Hops began his scolding, walking towards the pair and making the liquid in any nearby glass tremble, "Where've you been, lad? Do you know what time it is?"

Leif, bewildered by Hops's rage, mildly retorted, "Well, I just got fired, so I didn't exactly have a reason to take a gander at the city clock tower."

Hops stammered at the news, though only for a nanosecond, and growled with a bare smidgen of gentleness, "You can't just wander around on these streets, job or no job... And why's that traitorous banshee of a gryphon here? She's been nothing but trouble for this family!"

Hops's mention of Grid, who, despite her bravado in her previous act, was trying her best to not meet Hops's gaze, prompted Leif to say, "She wanted to say something to Glimmer Rain. I'm just here for moral support."

Or in case of a patented Glimmer Rain tantrum...

Leif gestured to Glimmer Rain, sleeping in her chair and completely ignoring her assignment to watch over her adopted brother, and stated while ignoring Hops temporarily, "So, Grid, Glimmer's right there. I'll leave it up to you what you want to say to her, since you know her better than me. Take as much time as you want."

Glimmer stood with an unnatural stillness and couldn't say anything for a few moments, but she managed to eventually whine, "I can't do this..."

Leif whispered close to her ear so Hop couldn't hear of his somewhat-close-to-a-son's recent vigilanteeism, "I burned down a church, probably initiated a war that I'll die in, and sacrificed my beliefs in order to avenge every individual creature that was murdered by our actions a couple of years ago... all to see Glimmer Rain happy again. I already tortured her and Hops enough with my existence, and you're either the best or worst gryphon for the job of making her smile again."

Grid sniffed, "Really?"

Leif said, "I'm sure of it... or at least get her to be less lazy."

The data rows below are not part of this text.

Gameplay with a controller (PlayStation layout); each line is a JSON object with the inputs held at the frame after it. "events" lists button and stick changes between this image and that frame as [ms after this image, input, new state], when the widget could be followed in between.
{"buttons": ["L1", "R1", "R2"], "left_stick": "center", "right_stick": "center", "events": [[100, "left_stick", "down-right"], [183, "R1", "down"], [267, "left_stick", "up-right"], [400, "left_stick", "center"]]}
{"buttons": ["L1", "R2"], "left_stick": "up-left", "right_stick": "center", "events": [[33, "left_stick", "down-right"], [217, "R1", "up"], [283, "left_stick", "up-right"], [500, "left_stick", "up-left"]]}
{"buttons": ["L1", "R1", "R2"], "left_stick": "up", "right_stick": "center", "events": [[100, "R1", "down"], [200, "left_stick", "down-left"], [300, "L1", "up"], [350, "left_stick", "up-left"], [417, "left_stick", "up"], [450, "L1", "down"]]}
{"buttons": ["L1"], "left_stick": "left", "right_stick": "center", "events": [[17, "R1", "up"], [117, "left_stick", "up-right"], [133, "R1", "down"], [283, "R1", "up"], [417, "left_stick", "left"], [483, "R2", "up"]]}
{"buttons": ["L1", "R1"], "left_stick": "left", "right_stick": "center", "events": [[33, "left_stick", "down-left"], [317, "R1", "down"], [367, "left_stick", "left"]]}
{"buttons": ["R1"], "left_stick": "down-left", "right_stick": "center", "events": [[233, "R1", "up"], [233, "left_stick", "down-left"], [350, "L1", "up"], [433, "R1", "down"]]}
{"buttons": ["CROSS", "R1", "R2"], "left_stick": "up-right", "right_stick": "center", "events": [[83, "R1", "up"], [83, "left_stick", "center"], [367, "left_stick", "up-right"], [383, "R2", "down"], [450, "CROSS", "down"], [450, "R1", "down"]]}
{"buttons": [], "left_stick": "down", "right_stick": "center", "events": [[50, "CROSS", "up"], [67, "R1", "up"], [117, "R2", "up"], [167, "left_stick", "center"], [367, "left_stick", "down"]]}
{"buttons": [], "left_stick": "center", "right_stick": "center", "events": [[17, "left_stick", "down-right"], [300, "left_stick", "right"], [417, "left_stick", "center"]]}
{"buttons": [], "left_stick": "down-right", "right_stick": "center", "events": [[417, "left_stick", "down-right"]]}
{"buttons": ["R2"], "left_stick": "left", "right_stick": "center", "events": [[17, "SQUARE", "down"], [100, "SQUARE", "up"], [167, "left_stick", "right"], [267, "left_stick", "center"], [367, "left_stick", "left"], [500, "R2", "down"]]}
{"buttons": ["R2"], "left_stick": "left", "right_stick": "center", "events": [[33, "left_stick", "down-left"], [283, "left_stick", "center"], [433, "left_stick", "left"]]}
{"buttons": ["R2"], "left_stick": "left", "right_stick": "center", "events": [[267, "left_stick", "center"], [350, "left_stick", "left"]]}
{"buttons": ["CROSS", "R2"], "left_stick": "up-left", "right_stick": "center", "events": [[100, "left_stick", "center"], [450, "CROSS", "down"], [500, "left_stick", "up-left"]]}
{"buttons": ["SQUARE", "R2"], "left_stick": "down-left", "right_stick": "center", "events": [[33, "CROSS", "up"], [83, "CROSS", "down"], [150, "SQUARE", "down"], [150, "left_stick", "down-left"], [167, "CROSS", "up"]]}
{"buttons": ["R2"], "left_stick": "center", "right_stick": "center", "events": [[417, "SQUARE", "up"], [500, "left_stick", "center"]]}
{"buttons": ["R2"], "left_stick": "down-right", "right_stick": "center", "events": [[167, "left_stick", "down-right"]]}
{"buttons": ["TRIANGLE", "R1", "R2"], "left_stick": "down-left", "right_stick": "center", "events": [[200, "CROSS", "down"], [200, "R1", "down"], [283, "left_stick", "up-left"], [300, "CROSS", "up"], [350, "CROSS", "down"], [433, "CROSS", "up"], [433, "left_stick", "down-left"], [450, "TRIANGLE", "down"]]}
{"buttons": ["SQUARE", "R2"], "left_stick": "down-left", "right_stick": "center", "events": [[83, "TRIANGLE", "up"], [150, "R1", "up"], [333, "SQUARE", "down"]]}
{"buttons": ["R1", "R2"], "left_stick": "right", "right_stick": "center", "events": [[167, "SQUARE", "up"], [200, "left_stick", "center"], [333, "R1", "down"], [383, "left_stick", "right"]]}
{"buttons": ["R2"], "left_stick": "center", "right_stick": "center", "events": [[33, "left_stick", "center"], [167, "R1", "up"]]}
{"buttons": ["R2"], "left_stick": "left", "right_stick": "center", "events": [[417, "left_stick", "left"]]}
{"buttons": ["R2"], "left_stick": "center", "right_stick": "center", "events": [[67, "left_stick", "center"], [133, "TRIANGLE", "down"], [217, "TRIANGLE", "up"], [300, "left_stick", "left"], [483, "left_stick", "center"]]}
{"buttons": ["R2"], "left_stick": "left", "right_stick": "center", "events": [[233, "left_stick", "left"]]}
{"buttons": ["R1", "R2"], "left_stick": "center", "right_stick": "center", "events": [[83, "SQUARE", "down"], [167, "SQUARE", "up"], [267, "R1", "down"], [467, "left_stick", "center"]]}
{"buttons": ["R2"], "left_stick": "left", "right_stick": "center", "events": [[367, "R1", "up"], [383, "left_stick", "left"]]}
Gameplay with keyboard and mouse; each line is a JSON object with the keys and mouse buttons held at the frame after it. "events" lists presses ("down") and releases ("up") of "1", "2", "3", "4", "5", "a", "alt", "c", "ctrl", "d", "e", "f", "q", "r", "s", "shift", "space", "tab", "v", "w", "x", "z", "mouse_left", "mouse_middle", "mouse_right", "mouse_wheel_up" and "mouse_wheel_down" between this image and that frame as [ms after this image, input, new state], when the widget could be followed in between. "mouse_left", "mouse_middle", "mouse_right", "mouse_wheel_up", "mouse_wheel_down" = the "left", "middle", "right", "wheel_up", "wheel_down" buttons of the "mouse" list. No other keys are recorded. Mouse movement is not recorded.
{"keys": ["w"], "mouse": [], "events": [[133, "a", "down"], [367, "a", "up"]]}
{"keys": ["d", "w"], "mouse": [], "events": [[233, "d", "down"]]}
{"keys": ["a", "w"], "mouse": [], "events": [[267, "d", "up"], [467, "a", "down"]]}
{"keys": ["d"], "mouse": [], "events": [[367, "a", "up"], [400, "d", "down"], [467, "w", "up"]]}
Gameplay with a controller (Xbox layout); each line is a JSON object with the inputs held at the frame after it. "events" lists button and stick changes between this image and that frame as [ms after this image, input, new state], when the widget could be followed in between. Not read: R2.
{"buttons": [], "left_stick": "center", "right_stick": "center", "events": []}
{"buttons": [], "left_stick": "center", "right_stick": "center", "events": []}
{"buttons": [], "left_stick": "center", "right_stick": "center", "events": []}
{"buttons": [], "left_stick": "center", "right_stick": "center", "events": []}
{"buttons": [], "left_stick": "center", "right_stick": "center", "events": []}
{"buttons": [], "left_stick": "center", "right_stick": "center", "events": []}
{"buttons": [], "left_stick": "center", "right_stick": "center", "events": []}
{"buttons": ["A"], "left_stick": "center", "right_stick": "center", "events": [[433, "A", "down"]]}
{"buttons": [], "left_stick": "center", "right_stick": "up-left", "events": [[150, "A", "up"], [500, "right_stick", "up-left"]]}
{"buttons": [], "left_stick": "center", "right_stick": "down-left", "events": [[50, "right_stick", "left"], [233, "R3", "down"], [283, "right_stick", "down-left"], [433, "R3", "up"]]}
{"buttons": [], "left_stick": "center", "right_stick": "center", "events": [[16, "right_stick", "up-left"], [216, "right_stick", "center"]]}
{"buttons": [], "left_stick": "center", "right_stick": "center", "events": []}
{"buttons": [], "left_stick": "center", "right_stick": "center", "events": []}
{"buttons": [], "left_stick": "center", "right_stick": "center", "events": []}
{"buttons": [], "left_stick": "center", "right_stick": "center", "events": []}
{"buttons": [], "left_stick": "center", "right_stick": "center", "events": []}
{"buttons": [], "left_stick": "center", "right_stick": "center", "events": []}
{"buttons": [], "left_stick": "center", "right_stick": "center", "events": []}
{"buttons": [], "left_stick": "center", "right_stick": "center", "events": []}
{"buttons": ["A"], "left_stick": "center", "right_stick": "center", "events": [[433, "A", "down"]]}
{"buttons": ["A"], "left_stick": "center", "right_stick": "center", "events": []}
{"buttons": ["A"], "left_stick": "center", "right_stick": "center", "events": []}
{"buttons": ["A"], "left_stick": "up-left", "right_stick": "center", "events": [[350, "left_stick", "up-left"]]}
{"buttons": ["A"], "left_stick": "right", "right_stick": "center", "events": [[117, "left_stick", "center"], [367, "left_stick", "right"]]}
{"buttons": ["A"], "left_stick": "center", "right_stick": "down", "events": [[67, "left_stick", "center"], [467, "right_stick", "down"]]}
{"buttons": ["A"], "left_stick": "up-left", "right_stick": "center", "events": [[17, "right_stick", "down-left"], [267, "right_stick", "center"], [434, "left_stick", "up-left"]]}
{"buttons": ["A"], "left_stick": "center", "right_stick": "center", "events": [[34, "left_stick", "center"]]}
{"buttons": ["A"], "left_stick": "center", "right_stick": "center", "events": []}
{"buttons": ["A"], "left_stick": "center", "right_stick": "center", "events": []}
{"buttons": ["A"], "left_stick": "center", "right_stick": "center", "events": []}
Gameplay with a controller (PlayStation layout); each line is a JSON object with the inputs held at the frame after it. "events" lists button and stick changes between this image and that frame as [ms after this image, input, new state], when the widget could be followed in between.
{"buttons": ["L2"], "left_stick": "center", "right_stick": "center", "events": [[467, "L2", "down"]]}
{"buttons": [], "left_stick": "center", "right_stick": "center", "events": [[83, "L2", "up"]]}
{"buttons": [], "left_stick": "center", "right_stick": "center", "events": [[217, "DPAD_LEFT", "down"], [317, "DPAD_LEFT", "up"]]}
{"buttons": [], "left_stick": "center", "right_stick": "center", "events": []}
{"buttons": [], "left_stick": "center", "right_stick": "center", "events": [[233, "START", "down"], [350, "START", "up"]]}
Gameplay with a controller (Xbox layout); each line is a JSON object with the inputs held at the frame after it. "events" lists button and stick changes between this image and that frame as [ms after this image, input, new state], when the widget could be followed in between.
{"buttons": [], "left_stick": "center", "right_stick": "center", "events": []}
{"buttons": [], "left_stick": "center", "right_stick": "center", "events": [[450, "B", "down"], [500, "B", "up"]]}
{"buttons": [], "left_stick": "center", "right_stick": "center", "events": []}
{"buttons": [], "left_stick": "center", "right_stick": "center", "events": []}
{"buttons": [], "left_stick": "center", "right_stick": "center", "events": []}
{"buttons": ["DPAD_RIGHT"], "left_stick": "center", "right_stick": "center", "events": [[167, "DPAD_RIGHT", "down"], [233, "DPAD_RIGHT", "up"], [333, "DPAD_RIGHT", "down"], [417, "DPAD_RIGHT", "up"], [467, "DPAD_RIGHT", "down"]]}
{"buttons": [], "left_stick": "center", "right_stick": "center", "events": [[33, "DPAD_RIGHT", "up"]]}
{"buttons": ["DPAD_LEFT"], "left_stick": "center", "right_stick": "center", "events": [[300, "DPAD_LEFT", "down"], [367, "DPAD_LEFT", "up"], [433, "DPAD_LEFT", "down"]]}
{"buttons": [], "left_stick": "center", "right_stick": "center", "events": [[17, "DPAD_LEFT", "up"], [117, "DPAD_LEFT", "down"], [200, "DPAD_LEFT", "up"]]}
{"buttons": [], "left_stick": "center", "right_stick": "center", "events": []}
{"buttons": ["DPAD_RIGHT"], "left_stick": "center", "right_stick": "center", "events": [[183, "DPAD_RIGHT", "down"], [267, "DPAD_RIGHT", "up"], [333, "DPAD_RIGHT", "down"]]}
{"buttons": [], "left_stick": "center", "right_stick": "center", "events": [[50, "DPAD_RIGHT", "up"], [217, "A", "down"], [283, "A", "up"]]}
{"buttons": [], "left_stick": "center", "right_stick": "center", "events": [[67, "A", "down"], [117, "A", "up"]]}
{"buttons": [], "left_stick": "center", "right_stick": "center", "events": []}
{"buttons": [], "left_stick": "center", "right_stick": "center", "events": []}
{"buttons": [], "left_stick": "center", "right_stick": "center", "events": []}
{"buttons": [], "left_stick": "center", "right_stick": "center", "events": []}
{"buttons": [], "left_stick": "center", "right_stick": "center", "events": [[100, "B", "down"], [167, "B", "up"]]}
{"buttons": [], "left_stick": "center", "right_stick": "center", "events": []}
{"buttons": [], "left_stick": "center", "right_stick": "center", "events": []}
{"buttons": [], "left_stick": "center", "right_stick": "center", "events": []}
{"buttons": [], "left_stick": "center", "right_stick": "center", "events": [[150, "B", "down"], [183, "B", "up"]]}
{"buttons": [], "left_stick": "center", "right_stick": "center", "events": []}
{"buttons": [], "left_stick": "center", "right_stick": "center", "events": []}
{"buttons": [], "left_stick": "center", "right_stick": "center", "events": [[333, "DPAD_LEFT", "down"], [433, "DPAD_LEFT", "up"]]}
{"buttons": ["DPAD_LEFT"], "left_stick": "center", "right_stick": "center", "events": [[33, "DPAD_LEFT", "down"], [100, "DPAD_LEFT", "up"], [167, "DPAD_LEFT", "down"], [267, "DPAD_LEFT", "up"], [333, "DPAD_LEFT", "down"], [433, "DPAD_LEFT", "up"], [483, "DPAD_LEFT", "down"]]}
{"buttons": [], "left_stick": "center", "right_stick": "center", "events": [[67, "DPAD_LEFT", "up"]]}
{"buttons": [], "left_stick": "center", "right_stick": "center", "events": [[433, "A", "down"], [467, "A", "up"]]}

He turned towards Hops's direction and before Hops and Leif continued their shouting match, Leif mouthed, "Go on."

Grid and Leif trotted opposite ways, with Leif quickening the pace out of Glimmer's and Grid's vicinity.

Hops shouted, "I ain't done with ya, boy! You're not going anywhere unless you start explaining why you smell like diesel and guilt!"

"Oh yes, I am! There's going to be a storm from Tartarus in that room, and nothing you say is going to get me back in there!"